══ Data

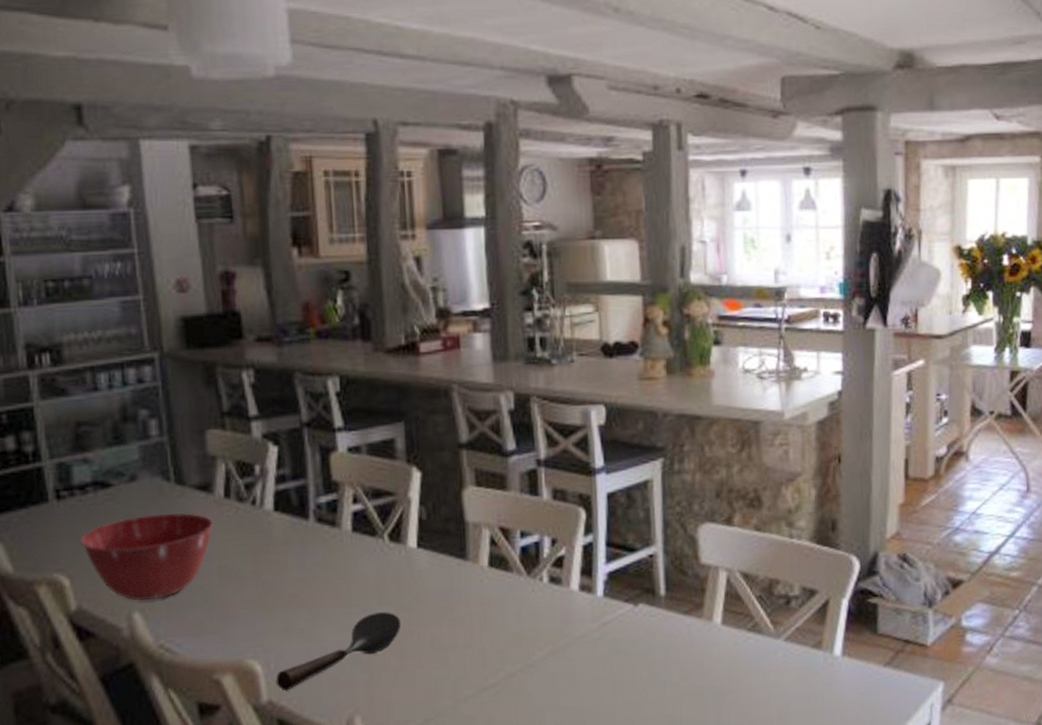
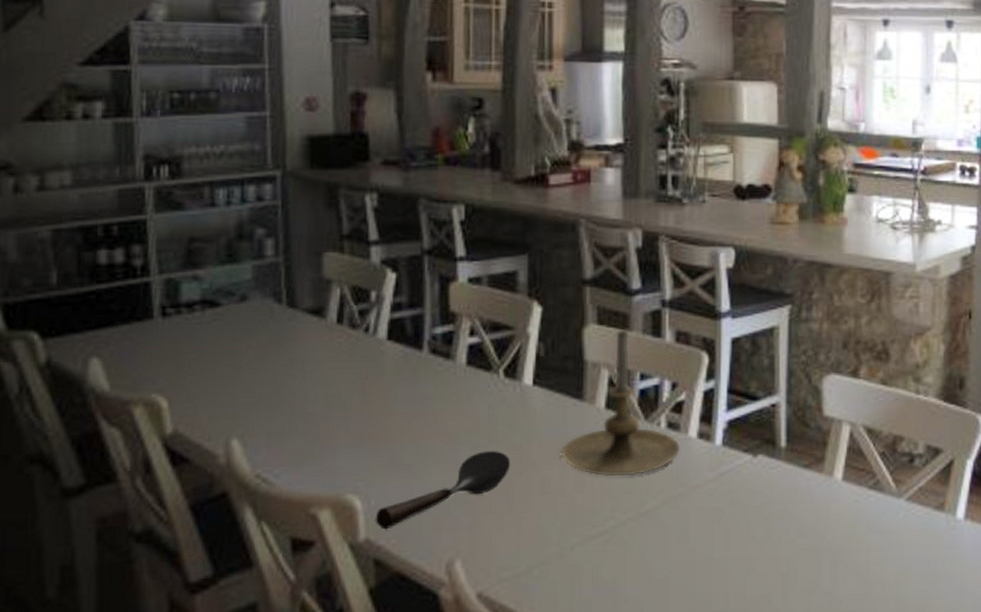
mixing bowl: present [80,513,213,601] -> none [183,336,323,427]
candle holder: none [448,489,563,632] -> present [560,328,680,477]

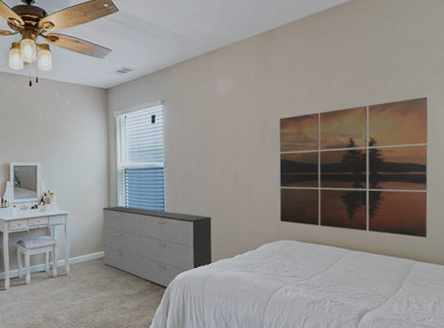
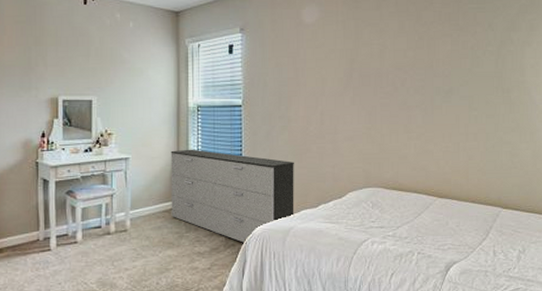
wall art: present [279,96,428,237] -> none [367,35,516,184]

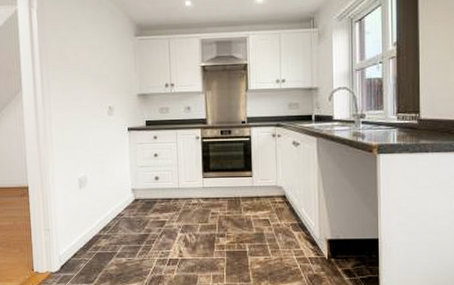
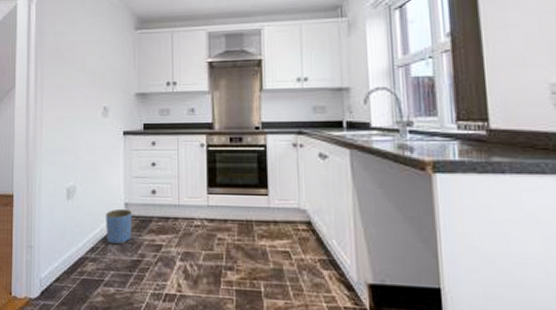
planter: none [115,193,139,222] -> present [106,208,132,244]

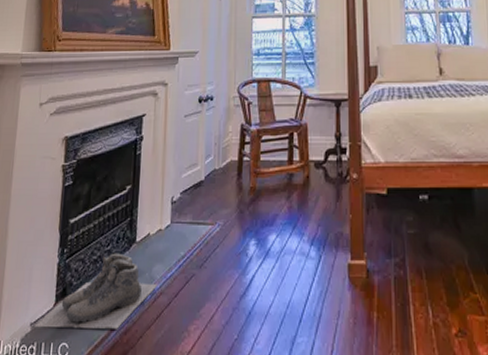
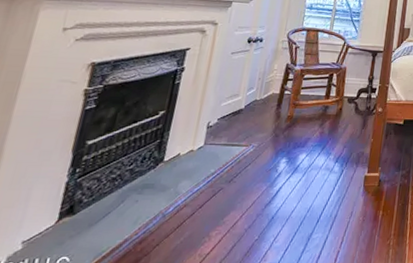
boots: present [34,253,158,329] -> none [27,171,183,245]

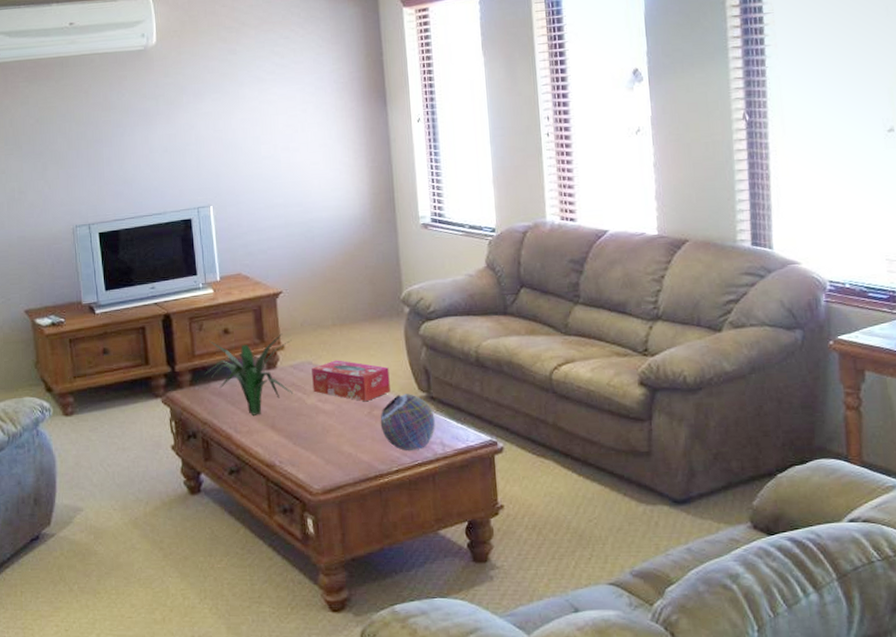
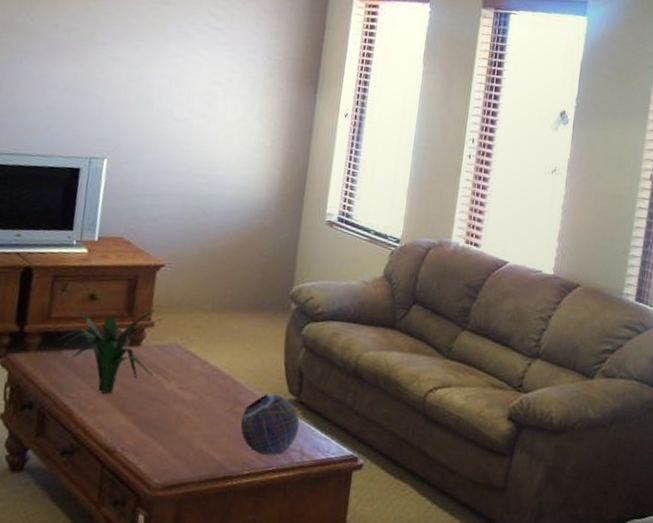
tissue box: present [312,360,390,402] -> none [175,347,262,397]

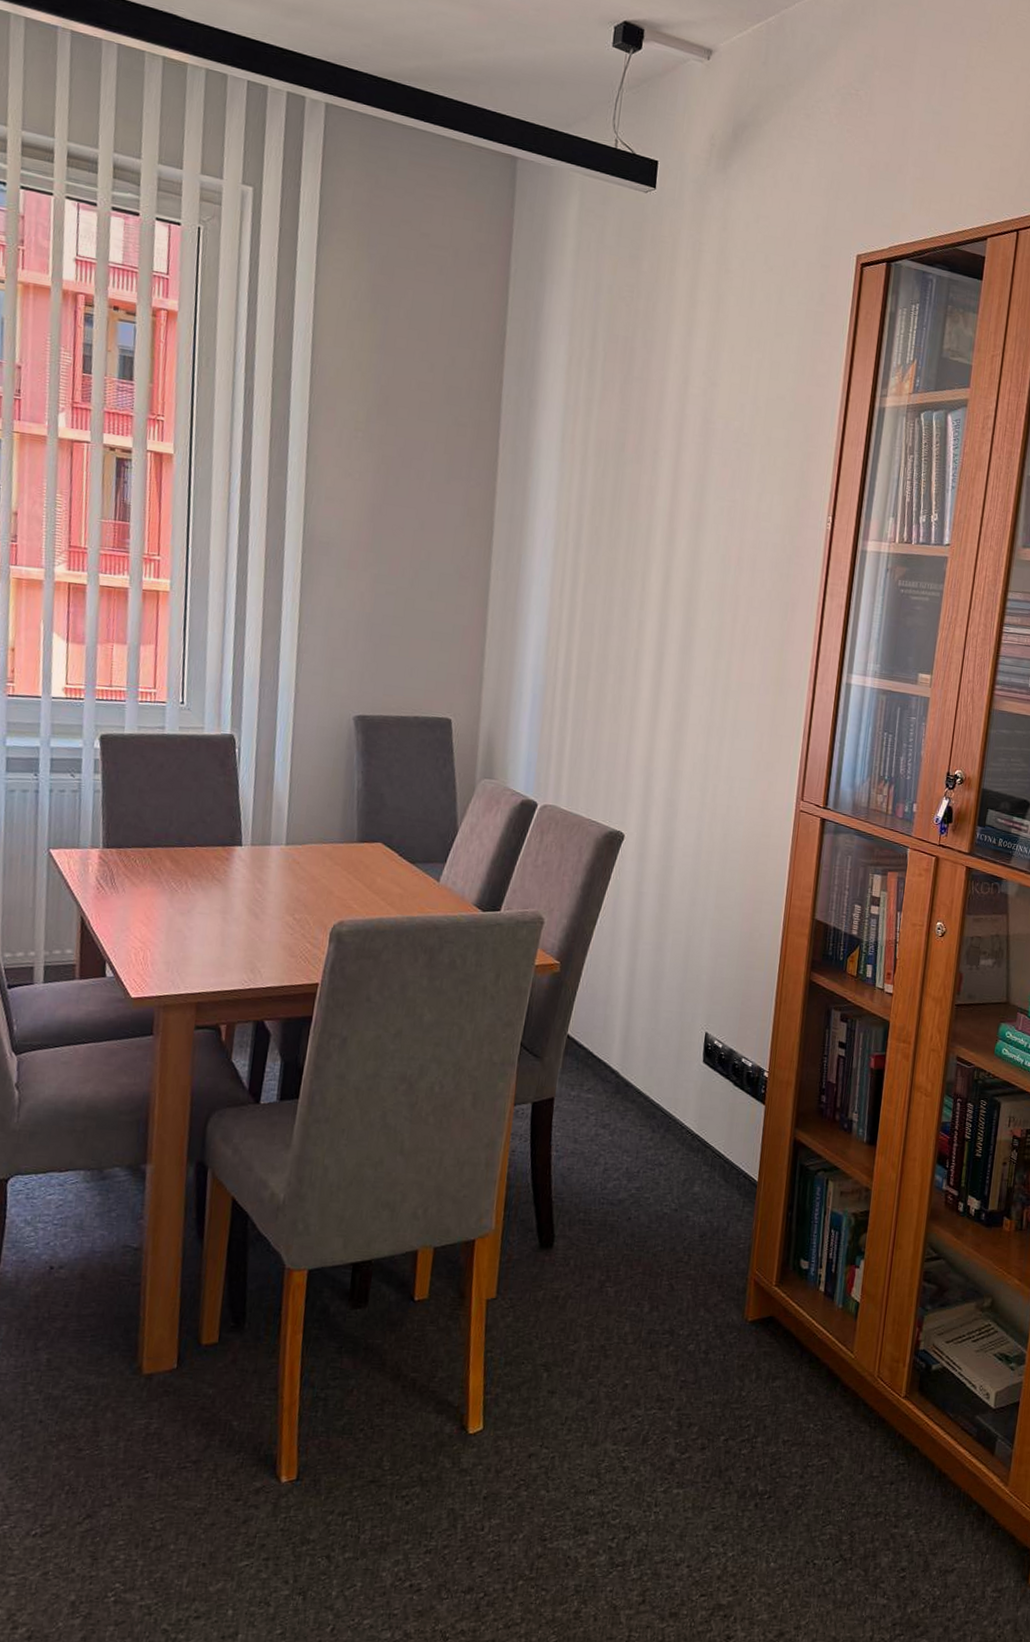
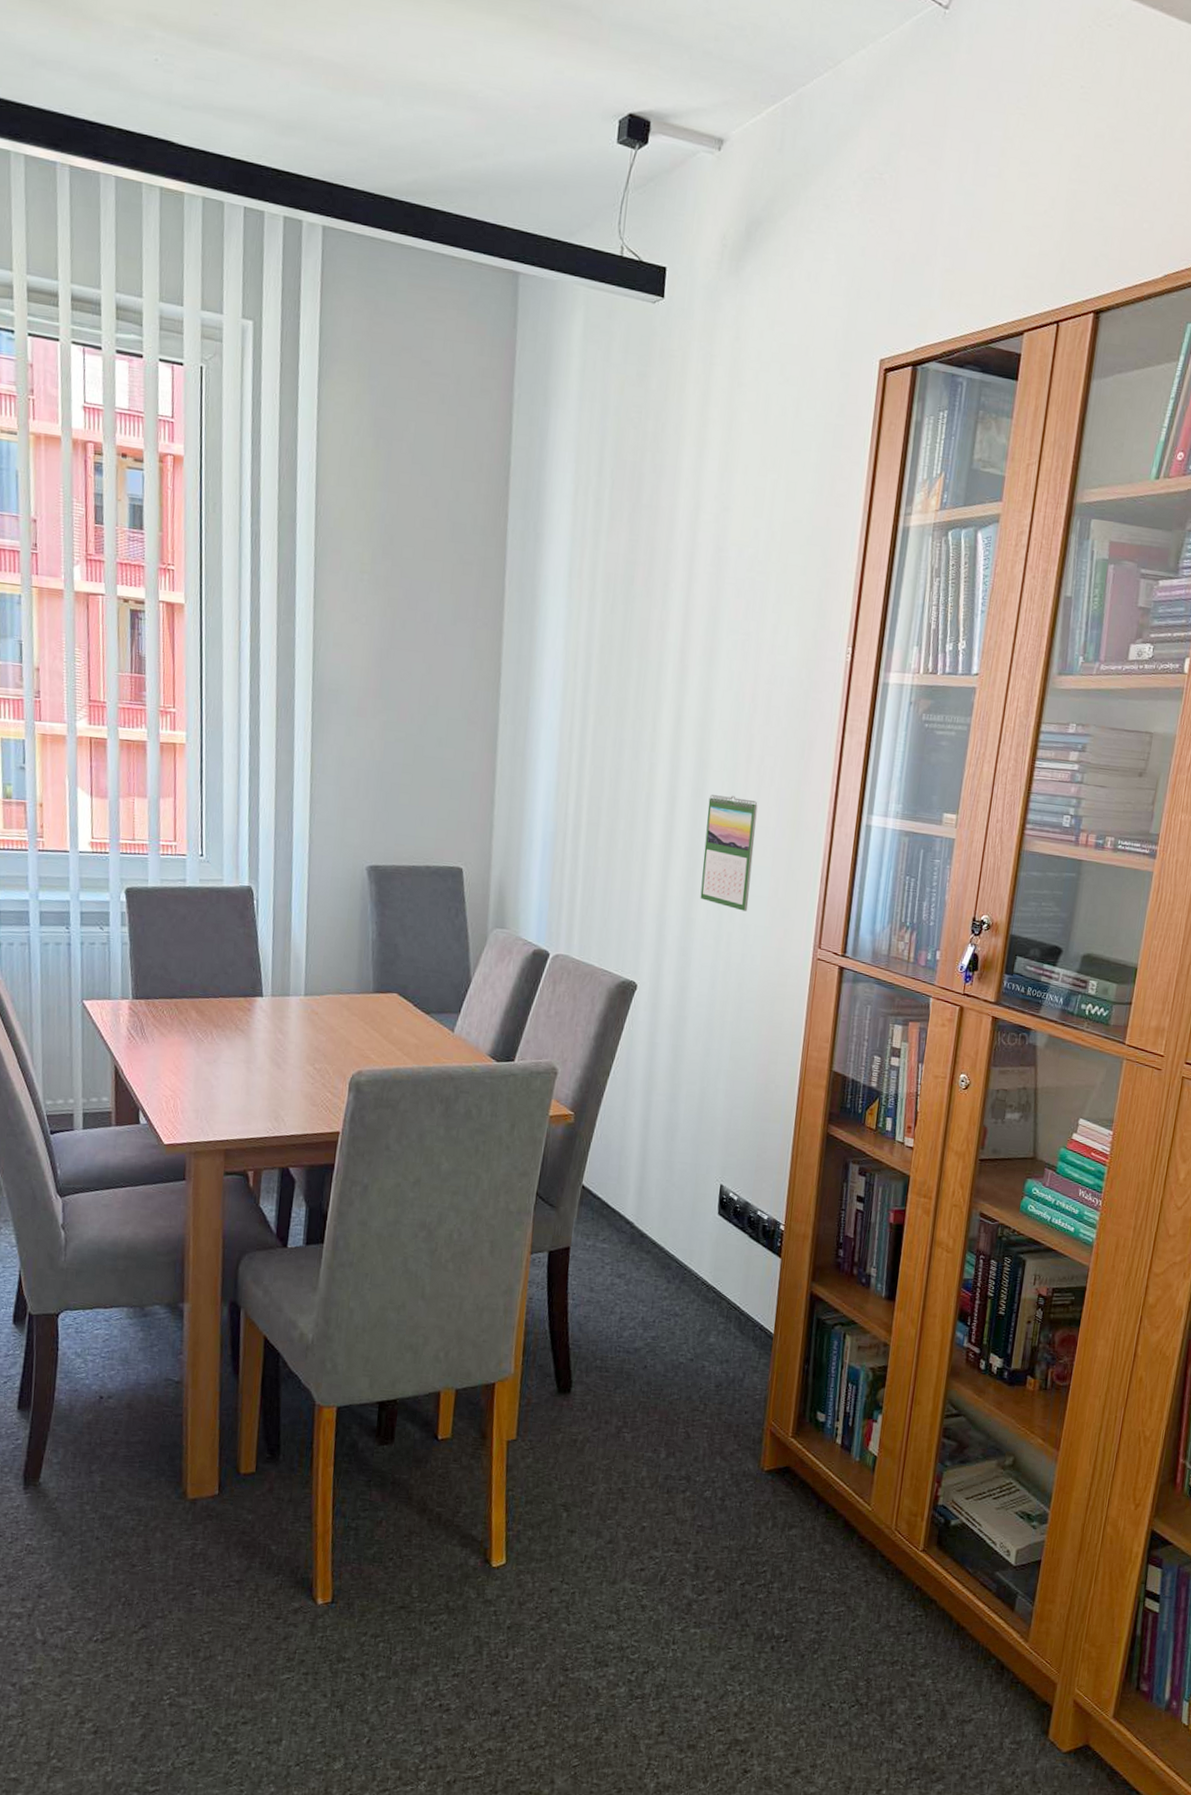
calendar: none [686,652,743,765] -> present [700,795,758,912]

════

Instruction:
Copy each of the entries above precisely, and drop whatever pictures they hold.

Written solution:
mixing bowl: present [80,513,213,601] -> none [183,336,323,427]
candle holder: none [448,489,563,632] -> present [560,328,680,477]

wall art: present [279,96,428,237] -> none [367,35,516,184]

planter: none [115,193,139,222] -> present [106,208,132,244]

boots: present [34,253,158,329] -> none [27,171,183,245]

tissue box: present [312,360,390,402] -> none [175,347,262,397]

calendar: none [686,652,743,765] -> present [700,795,758,912]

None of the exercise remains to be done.